Cette idée mérite examen et soutien dans son intention générale. L’hébergement en EMS est fort coûteux, de même que les soins à domicile dont la rationalisation est malaisée. Ces frais doivent être pris en charge par les bénéficiaires des prestations autant que possible et non surcharger la population active – via l’impôt alimentant les PC – qui doit faire face à bien d’autres dépenses. Cela d’autant plus que les personnes âgées semblent jouir assez souvent d’une situation financière relativement confortable, mais ne sont nullement enclines à épargner pour les soins de fin de vie, assurées qu’elles sont du secours public.

Plus généralement, toute proposition tendant à ventiler les coûts de l’action sociale entre plusieurs sources de financement spécifiques doit être saluée. En effet, la «sécu» générale est un tonneau sans fond et son alimentation par l’impôt redistribué engendre irresponsabilité et perte de maîtrise.
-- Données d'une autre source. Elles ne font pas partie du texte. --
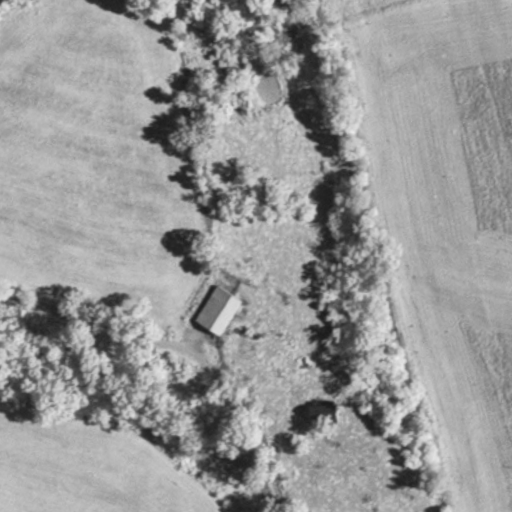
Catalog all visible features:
building: (220, 310)
road: (178, 370)
building: (326, 412)
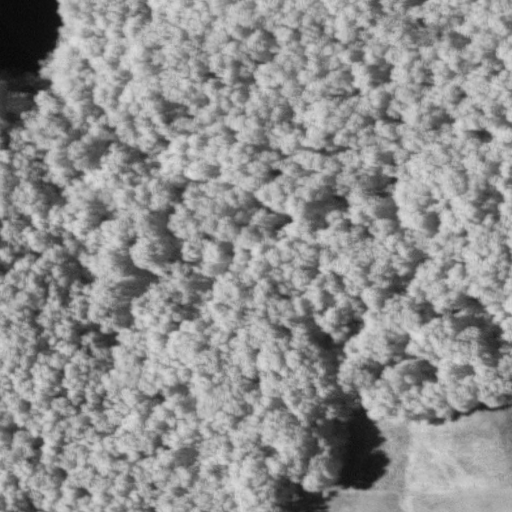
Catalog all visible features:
park: (227, 215)
park: (391, 457)
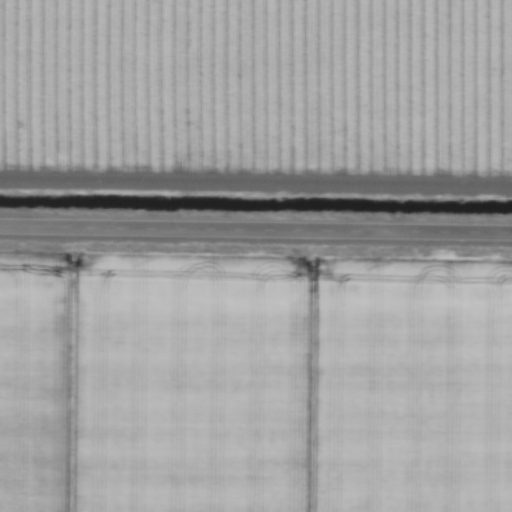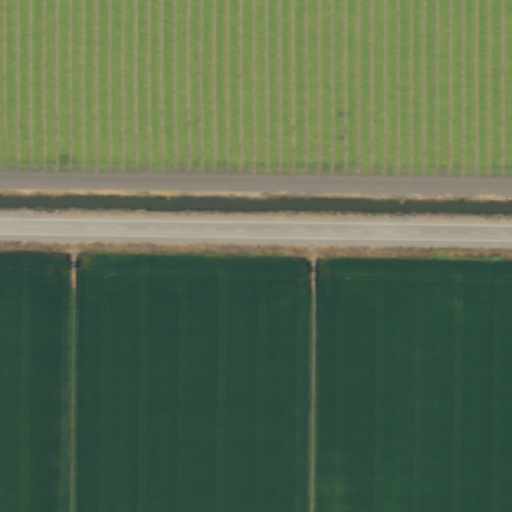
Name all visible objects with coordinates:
road: (256, 221)
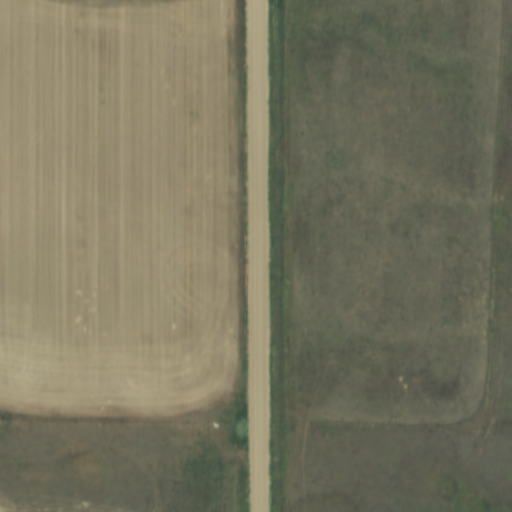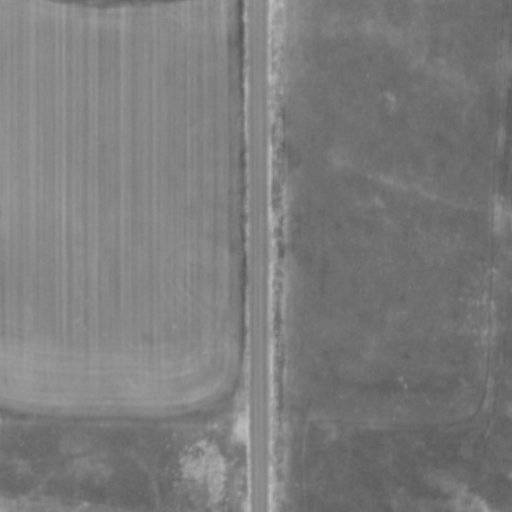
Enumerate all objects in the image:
road: (258, 256)
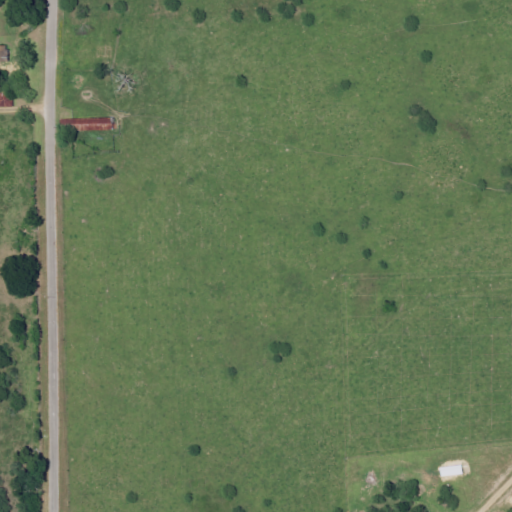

Au contraire, la segmentation du financement de l’action sociale selon les risques et la «clientèle» appelée à y contribuer, favorise une gestion plus concrète et une surveillance plus attentive; lorsque l’institution spécialisée va tomber dans les chiffres rouges, on cherchera d’autres solutions que le recours aux deniers publics.

La concrétisation de l’idée que nous décrivons ici pose néanmoins diverses questions, dont nous ne retiendrons que trois.

L’épargne en vue du grand âge doit-elle être obligatoire, comme le veut Avenir Suisse ? Ou pourrait-on imaginer un système volontaire, favorisé par une complète exonération fiscale des cotisations, et certains avantages tels que le libre choix de l’EMS et la disposition d’une chambre à un lit?

Doit-on concevoir une simple épargne, ou plutôt une assurance? Les besoins futurs de chacun sont imprévisibles individuellement – les uns «mourant en bonne santé», les autres sollicitant longtemps les services adaptés à leur dépendance. Peut-être devrait- on donc préférer la mutualisation des risques.

Enfin, il convient de s’assurer que le système proposé permettrait effectivement de couvrir une part importante des coûts. Les vieillards les mieux nantis, aujourd’hui, paient les frais d’assistance et de pension par leurs propres moyens. Les plus démunis ne pourront pas cotiser à l’épargne en vue du grand âge. Il s’agit de vérifier que la grande majorité de la population se situe entre ces deux extrêmes.

L’idée décrite ici a été reprise sous forme de motion par des conseillers aux Etats PLR, PDC et UDC. On souhaite qu’elle soit traitée de la manière la plus objective, sans a priori collectiviste, et en gardant à l’esprit que la croissance démesurée des dépenses sociales publiques nous lance contre le mur.